Self-optimal stabilization of a class of positive compartmental systems via variable-structure control: Bioreactors
Ricardo femat, Luis Fernando Calderón Soto, Gerardo Lara-Cisneros, José Álvarez-Ramírez
In this paper a class of positive compartmental systems is stabilized via variable-structure feedback in sense that the control signal is self-adjusted to reach the optimal set-point (unknown). The goal is to design a self-optimizing control scheme for the substrate stabilization in bioreactors with inhibition kinetics. Open-loop analysis for the bioreactor suggests that the optimal behavior, respect to maximal biomass production, occurs in an unstable region (structurally unstable). The controller is designed based on sliding modes techniques, such that the sliding regime on the optimal manifold is achieved.
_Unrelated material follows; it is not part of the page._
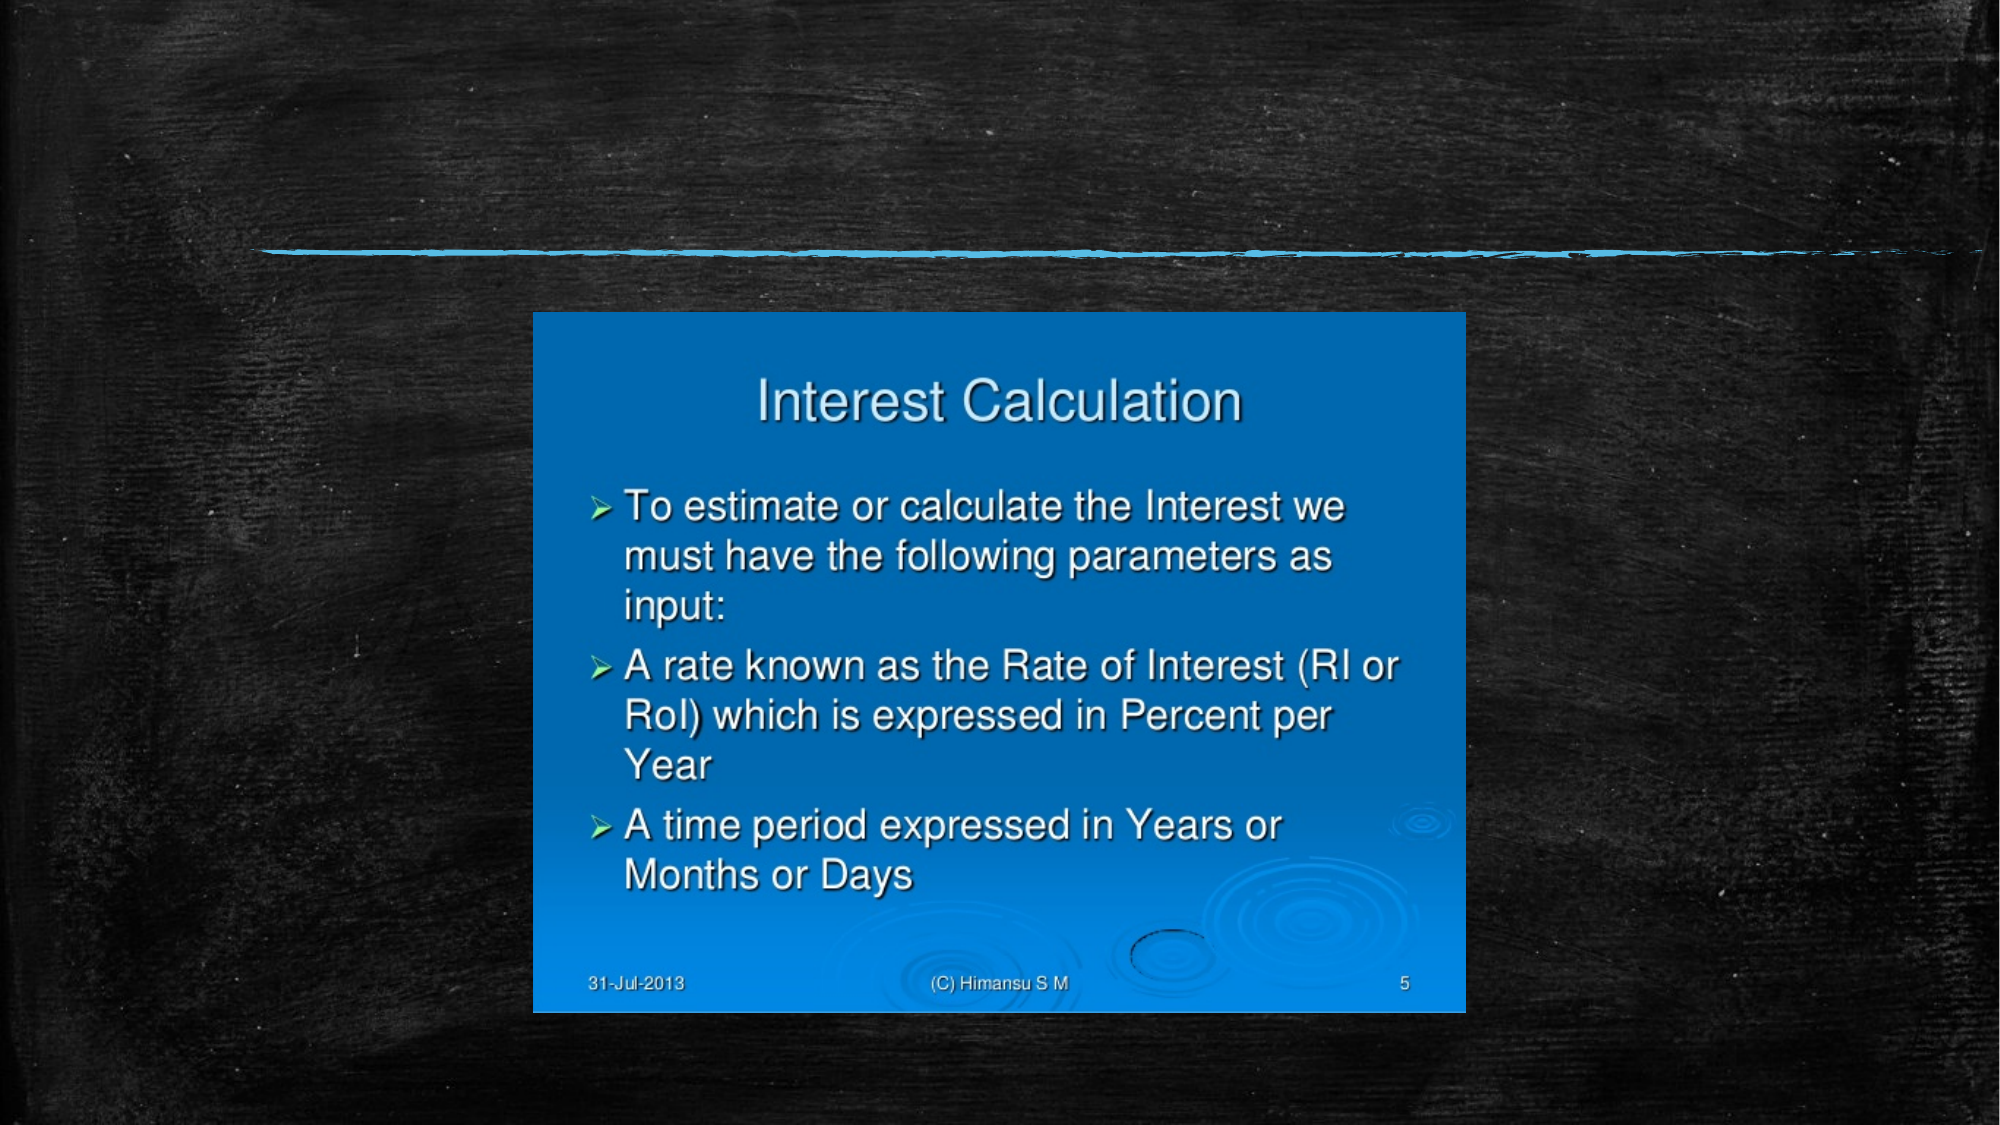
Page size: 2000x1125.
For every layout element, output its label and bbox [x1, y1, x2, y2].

The self-optimizing comprises an uncertainty estimator which computes the unknown terms for increasing the robustness issues of the sliding-mode scheme. By exploiting the inhibitory effect of substrate concentration under the biomass growth, the controller proposed achieve the practical stabilization around to the optimal substrate concentration (unknown) and, consequently, the growth-rate achieves its maximum. Numerical experiments for a microbial growth process in continuous and fed-batch operating modes illustrate the performance and execution of the control scheme.